(Dataset entries)

--- START ---

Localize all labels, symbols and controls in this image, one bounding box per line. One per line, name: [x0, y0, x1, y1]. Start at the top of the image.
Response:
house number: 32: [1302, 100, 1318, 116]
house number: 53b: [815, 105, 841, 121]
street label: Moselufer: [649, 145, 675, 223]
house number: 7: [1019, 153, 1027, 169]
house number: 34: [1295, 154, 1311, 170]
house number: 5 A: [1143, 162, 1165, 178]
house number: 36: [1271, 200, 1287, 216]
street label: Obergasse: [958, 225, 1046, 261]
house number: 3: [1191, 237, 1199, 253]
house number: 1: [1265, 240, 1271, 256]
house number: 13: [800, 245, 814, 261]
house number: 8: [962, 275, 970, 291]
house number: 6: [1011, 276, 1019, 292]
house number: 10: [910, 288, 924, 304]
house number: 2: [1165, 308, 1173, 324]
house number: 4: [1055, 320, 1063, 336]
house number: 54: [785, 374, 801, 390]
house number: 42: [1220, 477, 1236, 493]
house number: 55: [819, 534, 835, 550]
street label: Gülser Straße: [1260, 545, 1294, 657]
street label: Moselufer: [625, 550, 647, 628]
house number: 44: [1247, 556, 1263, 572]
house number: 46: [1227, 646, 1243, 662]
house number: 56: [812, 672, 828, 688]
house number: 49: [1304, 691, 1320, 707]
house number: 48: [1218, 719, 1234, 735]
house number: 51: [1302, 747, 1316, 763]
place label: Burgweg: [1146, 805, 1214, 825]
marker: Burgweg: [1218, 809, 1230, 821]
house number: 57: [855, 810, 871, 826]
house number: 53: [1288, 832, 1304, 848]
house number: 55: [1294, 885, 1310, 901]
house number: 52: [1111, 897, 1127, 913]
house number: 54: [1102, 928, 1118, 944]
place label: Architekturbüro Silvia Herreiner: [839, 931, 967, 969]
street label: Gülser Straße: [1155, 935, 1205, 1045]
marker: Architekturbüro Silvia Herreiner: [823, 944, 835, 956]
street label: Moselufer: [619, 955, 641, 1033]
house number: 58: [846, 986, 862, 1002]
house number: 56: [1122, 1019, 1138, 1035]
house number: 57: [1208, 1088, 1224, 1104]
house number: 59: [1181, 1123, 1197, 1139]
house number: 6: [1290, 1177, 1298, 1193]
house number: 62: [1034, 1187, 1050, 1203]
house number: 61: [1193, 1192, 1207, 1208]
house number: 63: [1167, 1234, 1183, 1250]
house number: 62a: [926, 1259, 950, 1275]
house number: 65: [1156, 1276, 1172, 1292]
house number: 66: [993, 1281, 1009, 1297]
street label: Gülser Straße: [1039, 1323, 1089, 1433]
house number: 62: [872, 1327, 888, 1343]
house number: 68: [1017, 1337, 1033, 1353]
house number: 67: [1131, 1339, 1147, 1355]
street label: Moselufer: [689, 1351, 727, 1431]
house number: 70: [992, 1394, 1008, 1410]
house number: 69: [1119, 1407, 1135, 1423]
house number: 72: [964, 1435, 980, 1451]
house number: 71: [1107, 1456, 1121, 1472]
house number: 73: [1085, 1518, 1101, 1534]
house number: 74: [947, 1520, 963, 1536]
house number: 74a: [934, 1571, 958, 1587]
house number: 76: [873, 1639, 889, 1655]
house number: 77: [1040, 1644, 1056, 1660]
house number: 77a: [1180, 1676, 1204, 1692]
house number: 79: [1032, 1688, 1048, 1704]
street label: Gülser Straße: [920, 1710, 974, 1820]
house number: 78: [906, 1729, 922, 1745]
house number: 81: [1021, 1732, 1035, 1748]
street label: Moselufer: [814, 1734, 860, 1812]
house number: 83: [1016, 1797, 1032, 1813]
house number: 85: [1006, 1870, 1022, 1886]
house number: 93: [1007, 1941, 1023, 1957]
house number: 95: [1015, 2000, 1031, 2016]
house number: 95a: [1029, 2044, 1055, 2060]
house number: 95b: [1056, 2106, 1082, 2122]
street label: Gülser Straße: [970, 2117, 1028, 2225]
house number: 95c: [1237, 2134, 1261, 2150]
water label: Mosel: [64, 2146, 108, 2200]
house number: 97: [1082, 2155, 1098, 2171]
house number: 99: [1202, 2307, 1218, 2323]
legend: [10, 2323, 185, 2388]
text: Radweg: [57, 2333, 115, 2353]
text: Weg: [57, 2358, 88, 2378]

--- END ---

TASK DESCRIPTION:
Every line holding the string "Herreiner" should be copied here, so please find those lines in the data.

REPLY:
place label: Architekturbüro Silvia Herreiner: [839, 931, 967, 969]
marker: Architekturbüro Silvia Herreiner: [823, 944, 835, 956]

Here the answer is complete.